### The data
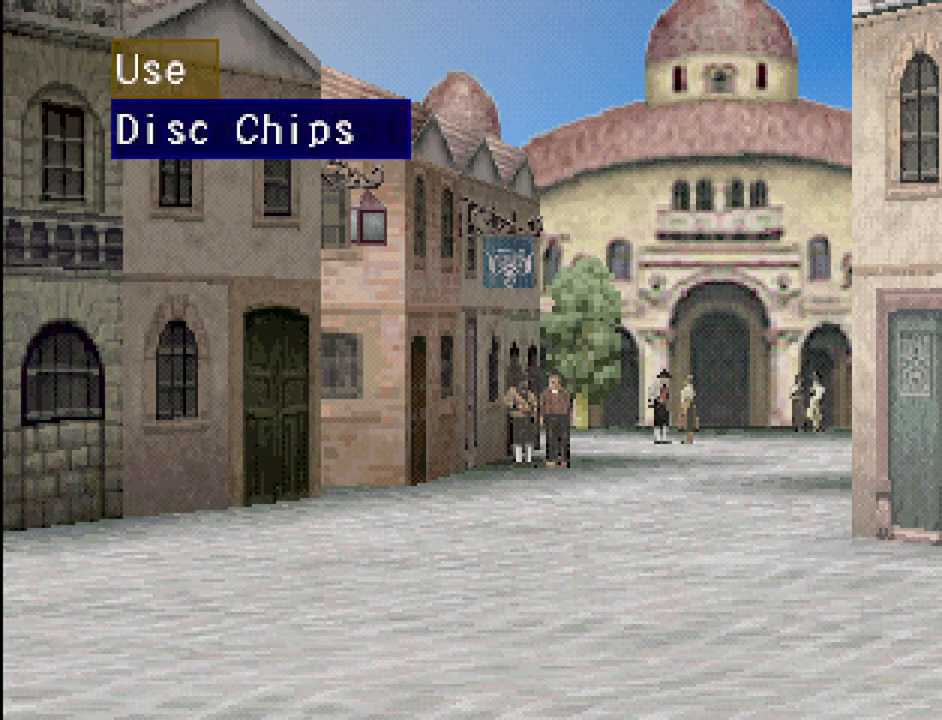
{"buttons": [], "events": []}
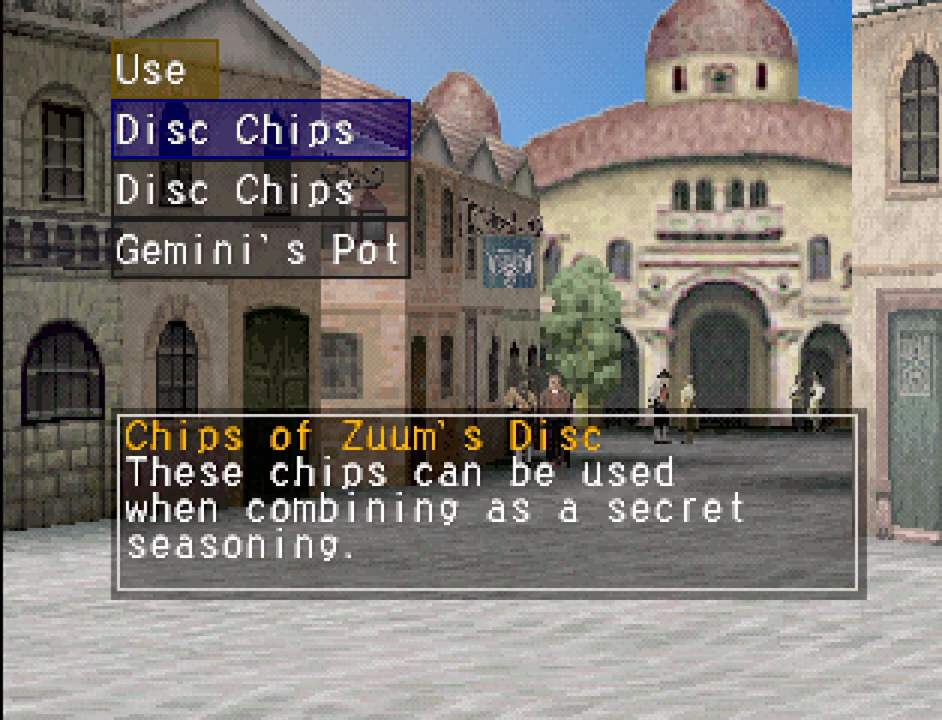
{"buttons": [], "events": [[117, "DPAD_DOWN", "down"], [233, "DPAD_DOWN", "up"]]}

...

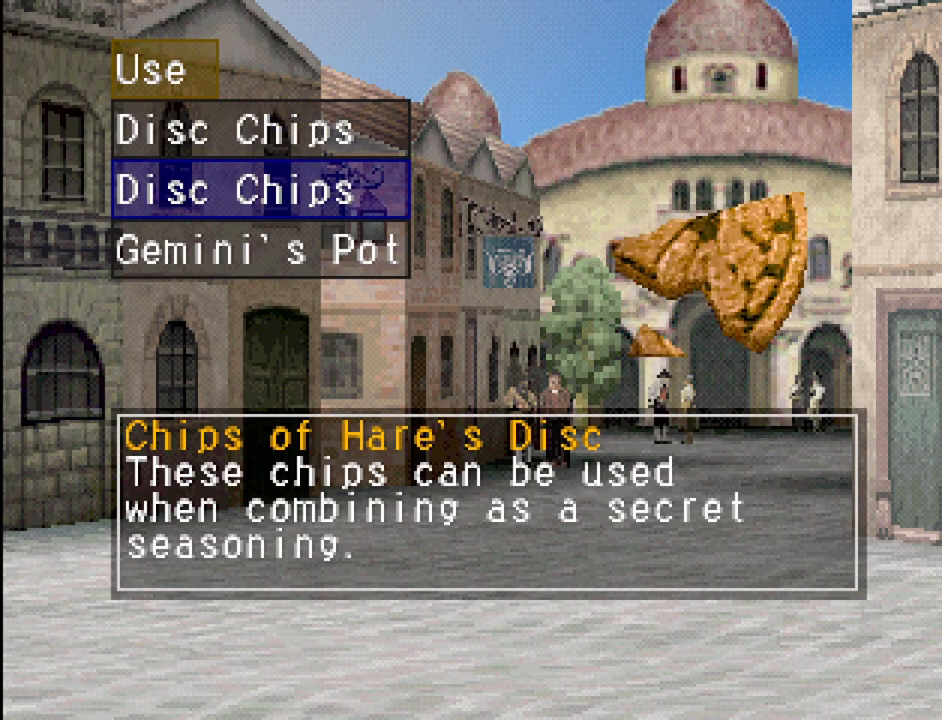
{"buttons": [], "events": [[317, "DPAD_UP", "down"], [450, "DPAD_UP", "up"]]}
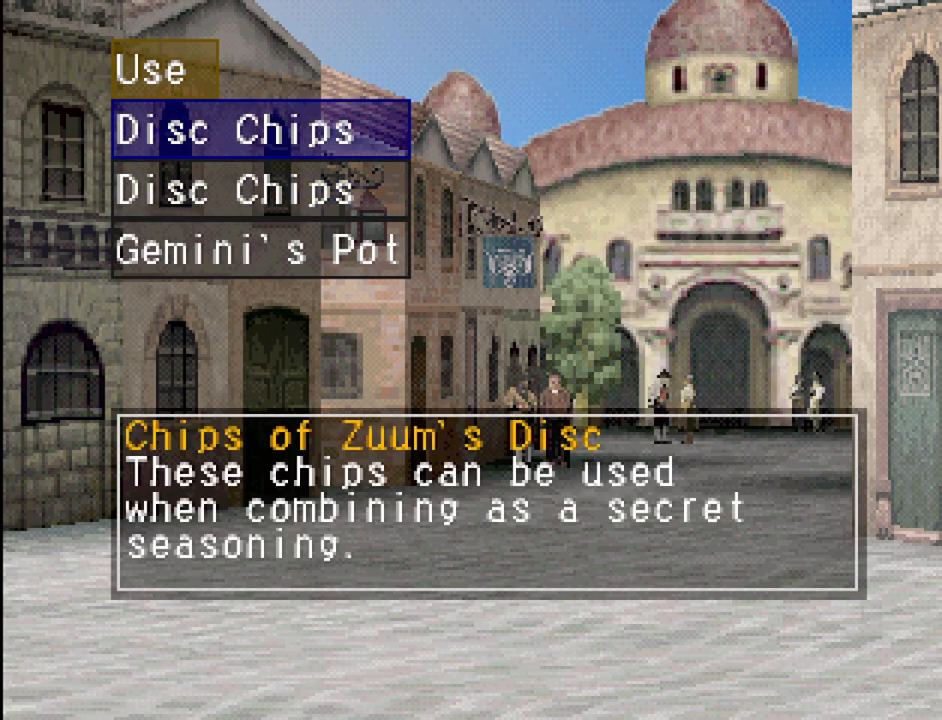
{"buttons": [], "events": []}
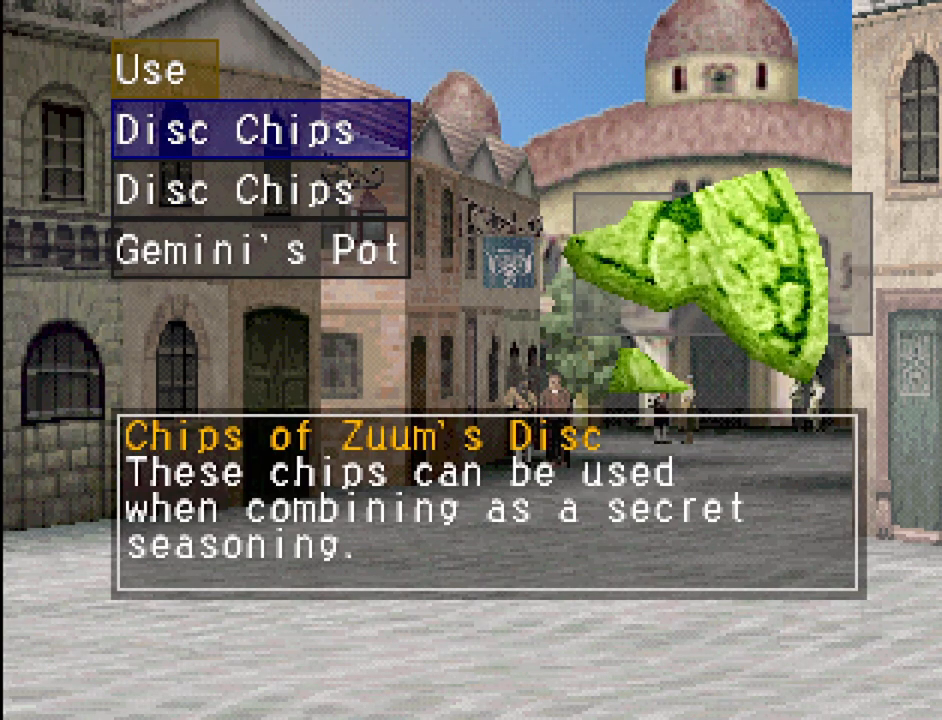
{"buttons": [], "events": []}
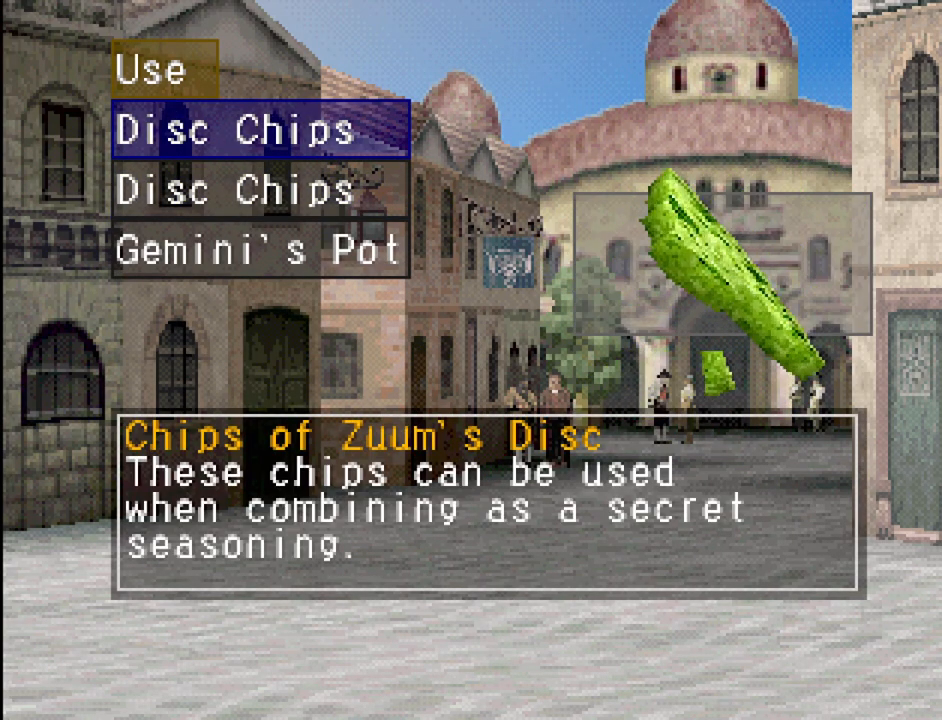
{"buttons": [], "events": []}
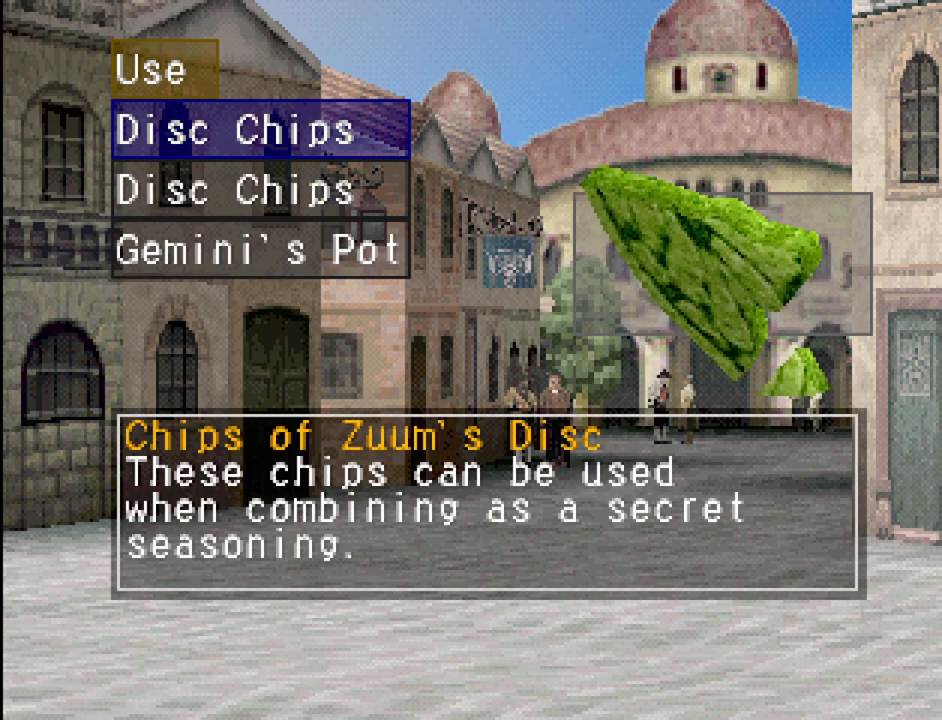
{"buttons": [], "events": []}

==

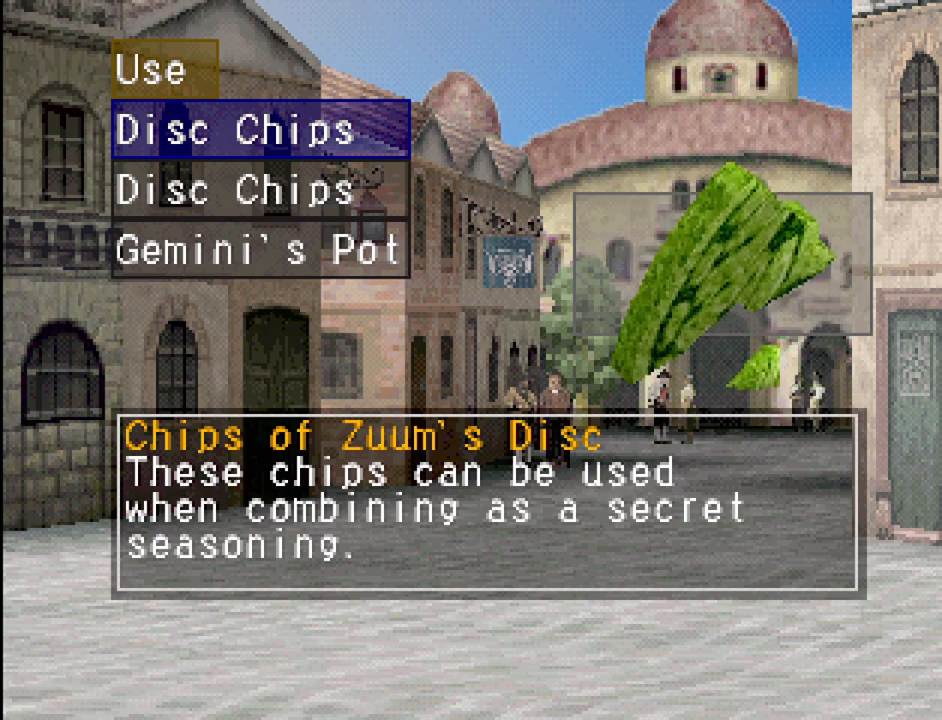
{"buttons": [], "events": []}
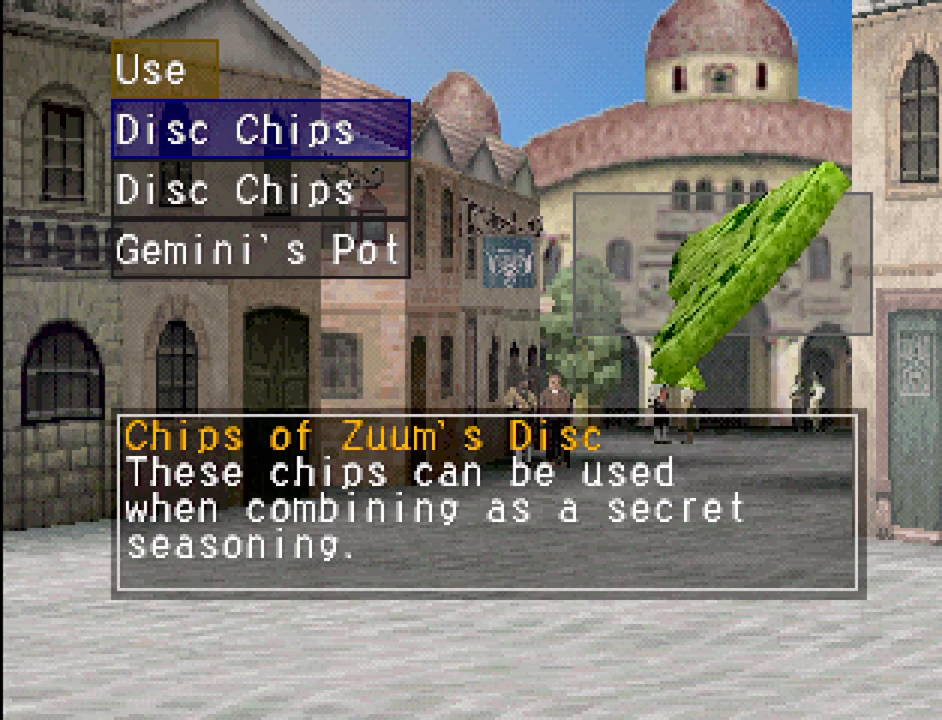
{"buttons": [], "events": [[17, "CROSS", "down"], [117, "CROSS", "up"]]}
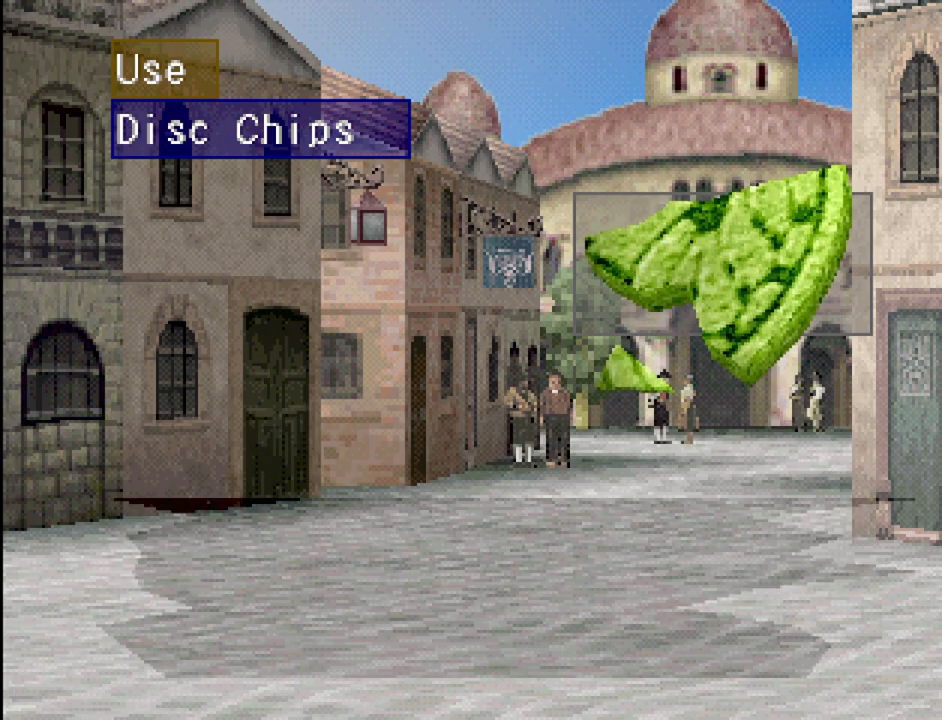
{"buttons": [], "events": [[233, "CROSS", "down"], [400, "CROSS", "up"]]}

### Required work
Lines containing the word "down": copy every one of them from the records above.

### Exercise solution
{"buttons": [], "events": [[117, "DPAD_DOWN", "down"], [233, "DPAD_DOWN", "up"]]}
{"buttons": [], "events": [[317, "DPAD_UP", "down"], [450, "DPAD_UP", "up"]]}
{"buttons": [], "events": [[17, "CROSS", "down"], [117, "CROSS", "up"]]}
{"buttons": [], "events": [[233, "CROSS", "down"], [400, "CROSS", "up"]]}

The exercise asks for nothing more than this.